_Description of the task:_
This exercise asks for an exact copy of every entry below, with pictures omitted.

Page images and extracted text:
>>>>>
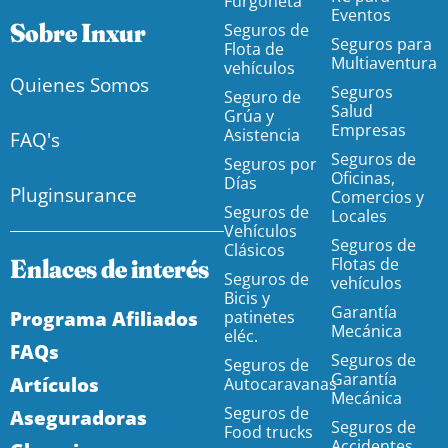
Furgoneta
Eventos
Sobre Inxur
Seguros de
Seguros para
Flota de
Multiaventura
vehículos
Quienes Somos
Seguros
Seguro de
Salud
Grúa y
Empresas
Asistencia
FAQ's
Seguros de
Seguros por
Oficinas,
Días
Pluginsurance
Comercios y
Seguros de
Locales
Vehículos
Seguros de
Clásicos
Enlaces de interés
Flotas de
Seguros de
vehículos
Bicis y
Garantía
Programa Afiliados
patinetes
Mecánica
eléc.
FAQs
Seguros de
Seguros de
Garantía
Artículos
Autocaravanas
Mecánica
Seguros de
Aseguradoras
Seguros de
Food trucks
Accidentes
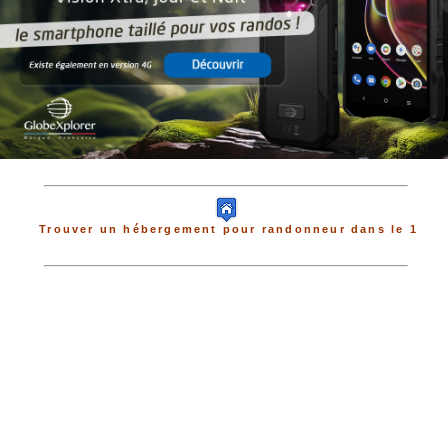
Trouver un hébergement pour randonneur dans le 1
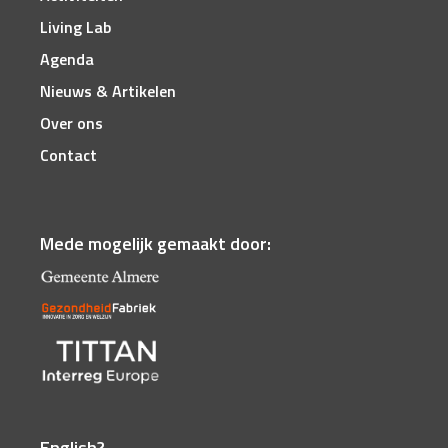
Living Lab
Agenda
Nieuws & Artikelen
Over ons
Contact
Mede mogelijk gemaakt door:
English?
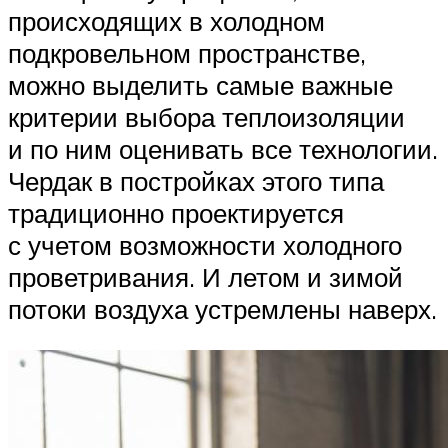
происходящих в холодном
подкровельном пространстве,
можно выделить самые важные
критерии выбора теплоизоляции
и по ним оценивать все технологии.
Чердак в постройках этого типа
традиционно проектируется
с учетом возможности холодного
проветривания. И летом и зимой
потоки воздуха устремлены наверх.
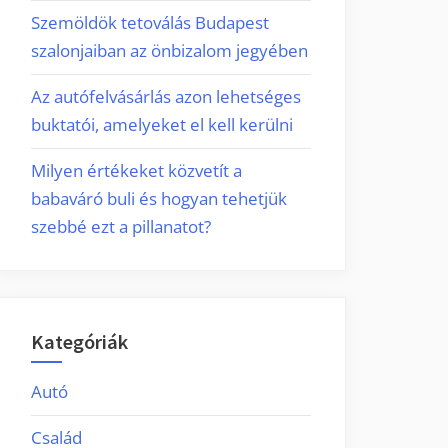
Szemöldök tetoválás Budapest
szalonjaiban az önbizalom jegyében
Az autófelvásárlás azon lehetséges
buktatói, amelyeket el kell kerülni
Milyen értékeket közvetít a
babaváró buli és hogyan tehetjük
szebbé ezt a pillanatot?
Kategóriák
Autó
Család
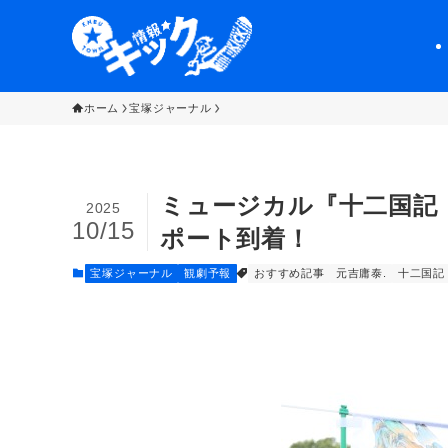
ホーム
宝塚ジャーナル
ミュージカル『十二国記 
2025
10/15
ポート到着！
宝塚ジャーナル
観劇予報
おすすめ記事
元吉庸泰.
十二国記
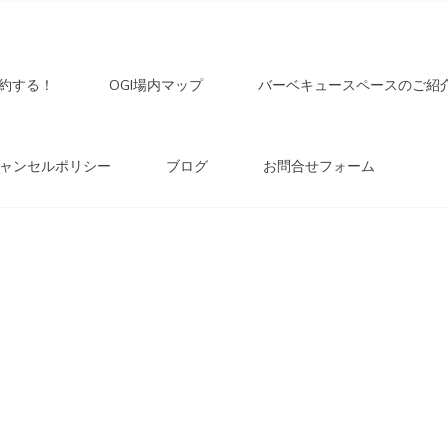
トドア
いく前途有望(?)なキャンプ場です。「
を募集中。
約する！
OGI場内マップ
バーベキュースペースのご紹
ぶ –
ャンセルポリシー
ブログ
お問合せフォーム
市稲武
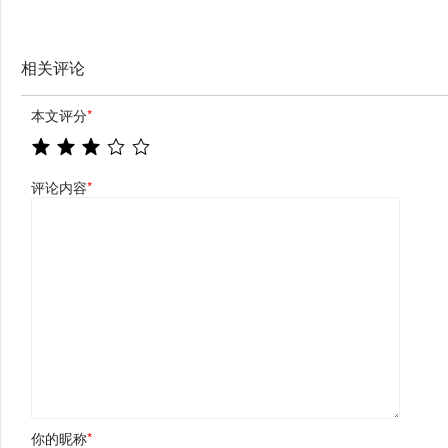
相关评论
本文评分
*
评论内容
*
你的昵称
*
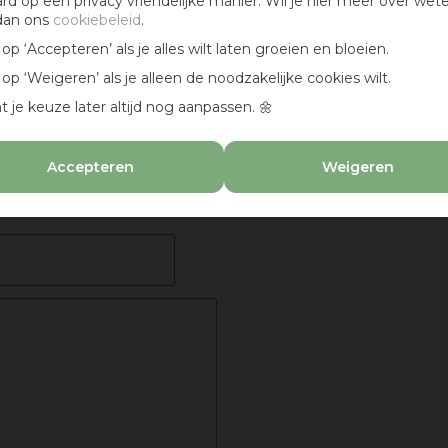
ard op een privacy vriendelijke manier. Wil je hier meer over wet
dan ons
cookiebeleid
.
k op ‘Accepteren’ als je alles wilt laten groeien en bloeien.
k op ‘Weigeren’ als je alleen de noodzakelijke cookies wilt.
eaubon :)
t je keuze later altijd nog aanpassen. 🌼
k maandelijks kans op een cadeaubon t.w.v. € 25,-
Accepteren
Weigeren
<<<<<
_Task solution:_
Furgoneta
Eventos
Sobre Inxur
Seguros de
Seguros para
Flota de
Multiaventura
vehículos
Quienes Somos
Seguros
Seguro de
Salud
Grúa y
Empresas
Asistencia
FAQ's
Seguros de
Seguros por
Oficinas,
Días
Pluginsurance
Comercios y
Seguros de
Locales
Vehículos
Seguros de
Clásicos
Enlaces de interés
Flotas de
Seguros de
vehículos
Bicis y
Garantía
Programa Afiliados
patinetes
Mecánica
eléc.
FAQs
Seguros de
Seguros de
Garantía
Artículos
Autocaravanas
Mecánica
Seguros de
Aseguradoras
Seguros de
Food trucks
Accidentes
Trouver un hébergement pour randonneur dans le 1
Living Lab
Agenda
Nieuws & Artikelen
Over ons
Contact
Mede mogelijk gemaakt door:
English?
происходящих в холодном
подкровельном пространстве,
можно выделить самые важные
критерии выбора теплоизоляции
и по ним оценивать все технологии.
Чердак в постройках этого типа
традиционно проектируется
с учетом возможности холодного
проветривания. И летом и зимой
потоки воздуха устремлены наверх.
Szemöldök tetoválás Budapest
szalonjaiban az önbizalom jegyében
Az autófelvásárlás azon lehetséges
buktatói, amelyeket el kell kerülni
Milyen értékeket közvetít a
babaváró buli és hogyan tehetjük
szebbé ezt a pillanatot?
Kategóriák
Autó
Család
ホーム
宝塚ジャーナル
ミュージカル『十二国記 
2025
10/15
ポート到着！
宝塚ジャーナル
観劇予報
おすすめ記事
元吉庸泰.
十二国記
トドア
いく前途有望(?)なキャンプ場です。「
を募集中。
約する！
OGI場内マップ
バーベキュースペースのご紹
ぶ –
ャンセルポリシー
ブログ
お問合せフォーム
市稲武
相关评论
本文评分
*
评论内容
*
你的昵称
*
ard op een privacy vriendelijke manier. Wil je hier meer over wet
dan ons
cookiebeleid
.
k op ‘Accepteren’ als je alles wilt laten groeien en bloeien.
k op ‘Weigeren’ als je alleen de noodzakelijke cookies wilt.
eaubon :)
t je keuze later altijd nog aanpassen. 🌼
k maandelijks kans op een cadeaubon t.w.v. € 25,-
Accepteren
Weigeren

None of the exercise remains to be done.